I am looking at this problem in Morin's Introduction to classical mechanics:
6.1. Moving plane A block of mass $m$ is held motionless on a frictionless plane of mass $M$ and angle of
inclination $θ$ (see Fig. 6.8). The plane rests on a frictionless horizontal surface. The
block is released. What is the horizontal acceleration of the plane?
Here is the more detailed diagram associated with the solution:
The quantities $x_1$ and $x_2$ represent the horizontal displacement of the plane and the block in their respective directions. Later on I switch to $q_1$ and $q_2$ to keep my sanity as I go through the Lagrangian and Hamiltonian.
The proposed solution sets out the Lagrangian in terms of the kinetic energy
$$
K=\frac12M\dot q_1^2 + \frac12 m ((\dot q_1 + \dot q_2)^2\tan^2(\theta) + \dot q_2^2)
$$
and gravitational potential
$$
V=-mg(q_1+q_2)\tan(\theta)
$$
where I have replaced $x_i$ in the diagram with $q_i$.
This yields the Lagrangian
$$
L=K-V=\frac12M\dot q_1^2 + \frac12 m ((\dot q_1 + \dot q_2)^2\tan^2(\theta) + \dot q_2^2)+mg(q_1+q_2)\tan(\theta)
$$
which, when processed with the Euler-Lagrange equations gives a solution ('after a little simplification')
$$
\ddot q_1=\frac{mg\sin(\theta)\cos(\theta)}{M+m\sin^2(\theta)}
$$
(I did my best to process it with Sympy in python and got that solution as
$$
\ddot q_1=\frac{mg\tan(\theta)}{M \tan^2(\theta) + M + m\tan^2(\theta)}
$$
I think I see why it is equivalent after dividing top and bottom by $\cos^2(\theta)$, so I feel good that I have things set up right.)
To crosscheck things I also wanted to apply the Hamiltonian procedure, and so after replacing the $\dot q_1=\frac{p_1}{M}$ and $\dot q_2=\frac{p_2}{m}$
I had the Hamiltonian
$$
H=K+V=-mg(q_1 + q_2)\tan(\theta) + \frac12 m ((p_2/m + p_1/M)^2\tan^2(\theta) + p_2^2/m^2) + \frac12 p_1^2/M
$$
But processing this with Hamilton's equation $\dot p=-\frac{\partial H}{\partial q}$
I think that should mean that $\frac{\ddot q_1}{M}=\dot p_1=mg\tan(\theta)$ which (I think?) is not the same as the one suggested in the solution in the book.
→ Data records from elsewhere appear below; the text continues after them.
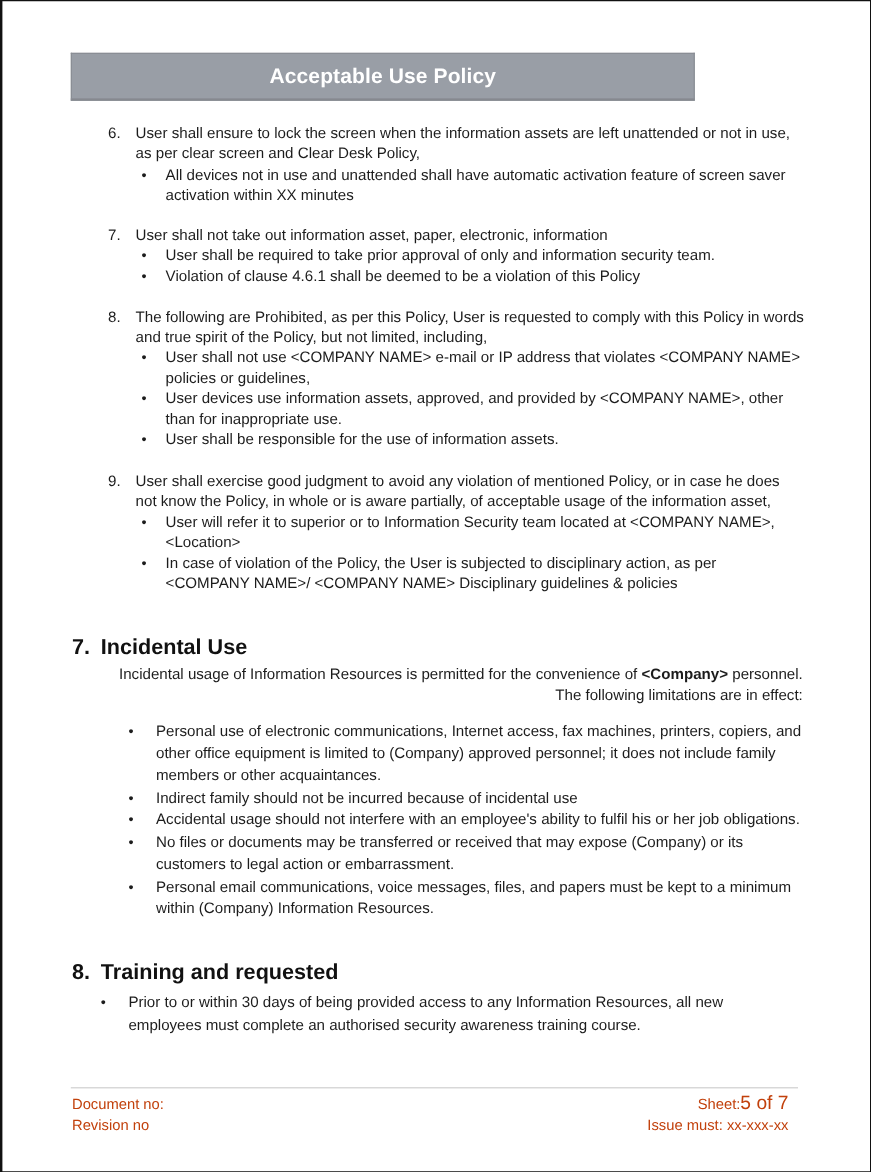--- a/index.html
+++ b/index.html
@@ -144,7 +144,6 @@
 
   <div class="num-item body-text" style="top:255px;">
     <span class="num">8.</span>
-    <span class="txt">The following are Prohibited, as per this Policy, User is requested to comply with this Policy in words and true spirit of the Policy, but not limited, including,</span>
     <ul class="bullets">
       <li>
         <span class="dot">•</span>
This seems to be what I get both by hand and symbolically with Sympy.
So at the moment (no pun intended) I'm stumped as to what I'm doing wrong. Can I not use the time derivative of the momentum to check the acceleration like this?
Best Answer
The misconception OP is having is the approach to the Hamiltonian method.
The Hamilton equation $\dot{p_i} = - \frac{\partial H}{\partial q_i}$ does not apply to the "ordinary momentum" $p_i$. It instead applies to the canonically conjugate momentum, which is defined as $p_i = \frac{\partial L}{\partial \dot{q_i}}$.
In simple cases, the part of the Lagrangian that depends on $\dot{q}_i$ is $\frac{1}{2} m_i \dot{q_i}^2$, so the canonically conjugate momentum is indeed $m q_i$. In this case, however, the canonically conjugate momenta are
$p_1 = M \dot{q_1} + m \tan^2\theta (\dot{q_1} + \dot{q_2})$
$p_2 = m (\dot{q_2} + \tan^2 \theta (\dot{q_1} + \dot{q_2}))$
As you can see, there is some annoying entanglement going on here between the two variables. This is reflected by the fact that energy depends on $(q_1 + q_2)^2$, in part.